BACKGROUND: The over-the-scope clip (OTSC) provides more durable and full-thickness closure as compared with standard clips. Only case reports and small case series have reported on outcomes of OTSC closure of GI defects. OBJECTIVE: To describe a large, multicenter experience with OTSCs for the management of GI defects. Secondary goals were to determine success rate by type of defect and type of therapy and to determine predictors of treatment outcomes. DESIGN: Multicenter, retrospective study. SETTING: Multiple, international, academic centers. PATIENTS: Consecutive patients who underwent attempted OTSC placement for GI defects, either as a primary or as a rescue therapy. INTERVENTIONS: OTSC placement to attempt closure of GI defects. MAIN OUTCOME MEASUREMENTS: Long-term success of the procedure. RESULTS: A total of 188 patients (108 fistulae, 48 perforations, 32 leaks) were included. Long-term success was achieved in 60.2% of patients during a median follow-up of 146 days. Rate of successful closure of perforations (90%) and leaks (73.3%) was significantly higher than that of fistulae (42.9%) (P < .05). Long-term success was significantly higher when OTSCs were applied as primary therapy (primary 69.1% vs rescue 46.9%; P = .004).
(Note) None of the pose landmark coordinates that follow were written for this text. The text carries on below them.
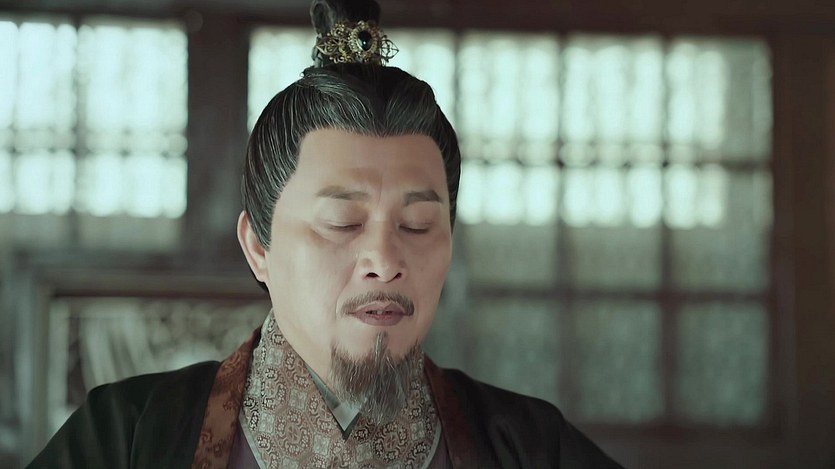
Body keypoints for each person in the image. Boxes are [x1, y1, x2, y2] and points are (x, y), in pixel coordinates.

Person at [29, 0, 625, 467]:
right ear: (257, 246)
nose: (384, 260)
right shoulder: (130, 436)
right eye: (342, 222)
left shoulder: (529, 446)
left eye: (417, 225)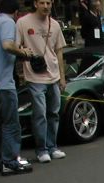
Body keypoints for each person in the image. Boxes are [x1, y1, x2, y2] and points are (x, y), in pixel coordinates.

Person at [0, 0, 33, 175]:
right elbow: (7, 45)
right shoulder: (8, 23)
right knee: (11, 123)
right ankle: (10, 161)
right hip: (3, 83)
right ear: (17, 13)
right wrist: (24, 53)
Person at [17, 0, 67, 163]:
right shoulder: (23, 23)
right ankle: (41, 149)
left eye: (48, 3)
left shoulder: (55, 25)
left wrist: (62, 77)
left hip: (53, 76)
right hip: (35, 76)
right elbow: (16, 47)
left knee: (53, 113)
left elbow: (59, 52)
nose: (46, 6)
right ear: (35, 4)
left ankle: (52, 147)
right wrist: (26, 54)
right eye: (42, 2)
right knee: (40, 114)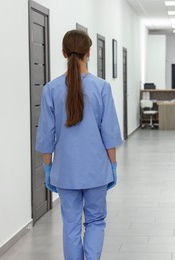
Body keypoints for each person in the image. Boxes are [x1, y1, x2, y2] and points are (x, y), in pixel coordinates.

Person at [35, 30, 122, 260]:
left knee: (70, 224)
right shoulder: (102, 88)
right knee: (95, 221)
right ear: (89, 53)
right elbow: (109, 134)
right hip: (96, 170)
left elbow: (46, 136)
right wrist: (112, 166)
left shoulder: (51, 89)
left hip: (65, 173)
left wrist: (48, 169)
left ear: (63, 53)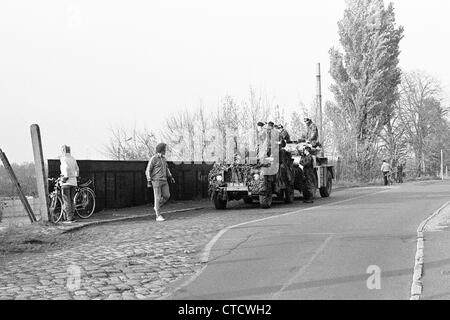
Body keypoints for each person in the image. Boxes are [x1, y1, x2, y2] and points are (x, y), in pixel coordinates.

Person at [146, 143, 175, 222]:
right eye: (164, 149)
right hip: (156, 180)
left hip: (164, 180)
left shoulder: (164, 159)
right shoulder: (154, 158)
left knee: (167, 195)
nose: (165, 151)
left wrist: (170, 176)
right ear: (161, 150)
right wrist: (149, 180)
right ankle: (158, 215)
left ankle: (157, 206)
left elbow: (166, 168)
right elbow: (148, 170)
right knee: (157, 197)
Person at [59, 145, 79, 223]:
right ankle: (72, 216)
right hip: (74, 182)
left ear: (63, 151)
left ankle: (69, 218)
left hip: (66, 182)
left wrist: (65, 177)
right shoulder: (73, 159)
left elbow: (66, 167)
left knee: (66, 200)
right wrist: (75, 176)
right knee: (71, 200)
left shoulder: (63, 158)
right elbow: (77, 169)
On multivariate analysis, patients who had OTSC placement for perforations and leaks had significantly higher long-term success compared with those who had fistulae (OR 51.4 and 8.36, respectively). LIMITATIONS: Retrospective design and multiple operators with variable expertise with the OTSC device. CONCLUSION: OTSC is safe and effective therapy for closure of GI defects. Clinical success is best achieved in patients undergoing closure of perforations or leaks when OTSC is used for primary or rescue therapy. Type of defect is the best predictor of successful long-term closure.